Below we have the main processing function that takes the ride filename, grabs the data, and formats it for Elasticsearch.

In [15]:
def buildData(ride):
    rideData = json.loads(bucket[ride['interFile']])
    rideName = '{}-{}'.format(ride['rideDate'], randomname.get_name())

    elasticData = [
        {
            '_op_type': 'create',
            '_index': dataStream,
            '_source': {
                '@timestamp': point['time'],
                'index': point['index'],
                'rideName': rideName,
                'location': {
                    'lat': point['coords']['lat'],
                    'lon': point['coords']['long']
                },
                'elevation': point['elevation'],
                'timeDelta': point.get('timeDelta', None),
                'distance': point.get('distance', None),
                'speed': point.get('speed', None),
                'climb': point.get('climb', None),
                'drop': point.get('drop', None)
            }
        }
        for point in rideData
    ]
    
    return elasticData

In [16]:
rides = json.loads(bucket[ridesKey])


In [17]:
for ride in rides.keys():
    if rides[ride]['inElastic'] == False:
        print("Need to add data for ride {} into Elastic".format(ride))
        
        elasticData = buildData(rides[ride])
        
        try:
            # make the bulk call, and get a response
            response = helpers.bulk(elastic, elasticData)

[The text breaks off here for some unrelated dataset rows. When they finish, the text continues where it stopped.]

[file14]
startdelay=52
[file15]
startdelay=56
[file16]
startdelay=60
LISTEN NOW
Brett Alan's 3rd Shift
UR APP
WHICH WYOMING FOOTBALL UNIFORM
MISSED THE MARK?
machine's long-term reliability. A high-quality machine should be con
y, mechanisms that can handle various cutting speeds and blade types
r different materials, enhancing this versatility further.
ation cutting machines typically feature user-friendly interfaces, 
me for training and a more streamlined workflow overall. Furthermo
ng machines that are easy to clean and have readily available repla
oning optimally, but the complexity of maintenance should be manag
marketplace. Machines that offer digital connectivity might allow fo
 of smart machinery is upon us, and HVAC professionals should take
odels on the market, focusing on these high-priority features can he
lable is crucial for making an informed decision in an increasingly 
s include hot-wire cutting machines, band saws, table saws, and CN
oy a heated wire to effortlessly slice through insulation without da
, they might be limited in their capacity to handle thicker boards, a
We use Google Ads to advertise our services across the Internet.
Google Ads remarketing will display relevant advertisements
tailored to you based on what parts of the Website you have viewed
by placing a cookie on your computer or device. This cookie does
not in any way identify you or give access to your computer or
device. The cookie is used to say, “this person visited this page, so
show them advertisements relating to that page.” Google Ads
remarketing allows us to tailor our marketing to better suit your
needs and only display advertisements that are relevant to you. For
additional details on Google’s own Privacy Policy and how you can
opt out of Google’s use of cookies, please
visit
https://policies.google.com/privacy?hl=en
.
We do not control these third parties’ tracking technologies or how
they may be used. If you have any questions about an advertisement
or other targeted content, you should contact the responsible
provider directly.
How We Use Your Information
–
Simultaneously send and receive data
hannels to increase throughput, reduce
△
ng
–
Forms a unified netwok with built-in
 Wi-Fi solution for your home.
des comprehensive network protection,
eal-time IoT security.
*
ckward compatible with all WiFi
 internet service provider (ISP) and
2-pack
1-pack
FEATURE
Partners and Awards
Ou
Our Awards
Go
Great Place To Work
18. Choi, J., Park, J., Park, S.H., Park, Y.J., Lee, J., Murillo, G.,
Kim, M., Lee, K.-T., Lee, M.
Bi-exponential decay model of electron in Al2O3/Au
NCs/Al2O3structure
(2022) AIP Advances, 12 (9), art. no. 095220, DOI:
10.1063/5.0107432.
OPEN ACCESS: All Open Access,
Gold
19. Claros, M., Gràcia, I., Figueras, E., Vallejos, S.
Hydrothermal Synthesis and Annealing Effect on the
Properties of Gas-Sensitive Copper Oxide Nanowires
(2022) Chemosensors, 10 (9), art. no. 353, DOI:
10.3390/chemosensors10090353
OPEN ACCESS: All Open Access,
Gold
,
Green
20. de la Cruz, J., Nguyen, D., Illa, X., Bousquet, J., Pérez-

            rides[ride]['inElastic'] = True
            print (" - RESPONSE:", response)
        except Exception as e:
            print(" - ERROR:", e)
    else:
        # Uncomment the below line to print the rides that have already been processed.
        #print("Already processed data for ride {}.".format(ride))
        pass

bucket[ridesKey] = json.dumps(rides)

Already processed data for ride raw/sources/equilab/training-2023-09-09.gpx.
Already processed data for ride raw/sources/equilab/training-2023-09-10.gpx.
Already processed data for ride raw/sources/equilab/training-2023-09-23.gpx.
Already processed data for ride raw/sources/equilab/training-2023-10-14.gpx.
Already processed data for ride raw/sources/equilab/training-2023-10-22.gpx.
Already processed data for ride raw/sources/equilab/training-2023-11-04.gpx.
Already processed data for ride raw/sources/equilab/training-2023-11-05.gpx.
Already processed data for ride raw/sources/equilab/training-2023-11-18.gpx.
Already processed data for ride raw/sources/equilab/training-2023-11-19.gpx.
Need to add data for ride raw/sources/equilab/training-2023-08-12.gpx into Elastic

RESPONSE: (7460, [])
Need to add data for ride raw/sources/equilab/training-2023-08-13.gpx into Elastic

RESPONSE: (6180, [])


In [10]:
# Delete the Elasticsearch Data for re-processing
# elastic.indices.delete(index=dataStream)


In [18]:
# Print all of the rides that have been processed
list(rides.keys())[-5:]

['raw/sources/equilab/training-2023-11-05.gpx',
 'raw/sources/equilab/training-2023-11-18.gpx',
 'raw/sources/equilab/training-2023-11-19.gpx',
 'raw/sources/equilab/training-2023-08-12.gpx',
 'raw/sources/equilab/training-2023-08-13.gpx']

In [19]:
# Print the ride details for one of the rides above, by default it shows the lastest
rides[list(rides.keys())[-1]]

{'rawFile': 'raw/sources/equilab/training-2023-08-13.gpx',
 'interFile': 'intermediate/sources/equilab/training-2023-08-13.json',
 'rideDate': '20230813',
 'totalTime': 6250.003,
 'totalDistance': 29337.12579091715,
 'totalClimb': 6869.750875999966,
 'averageSpeed': 3.200412187301101,
 'inElastic': True}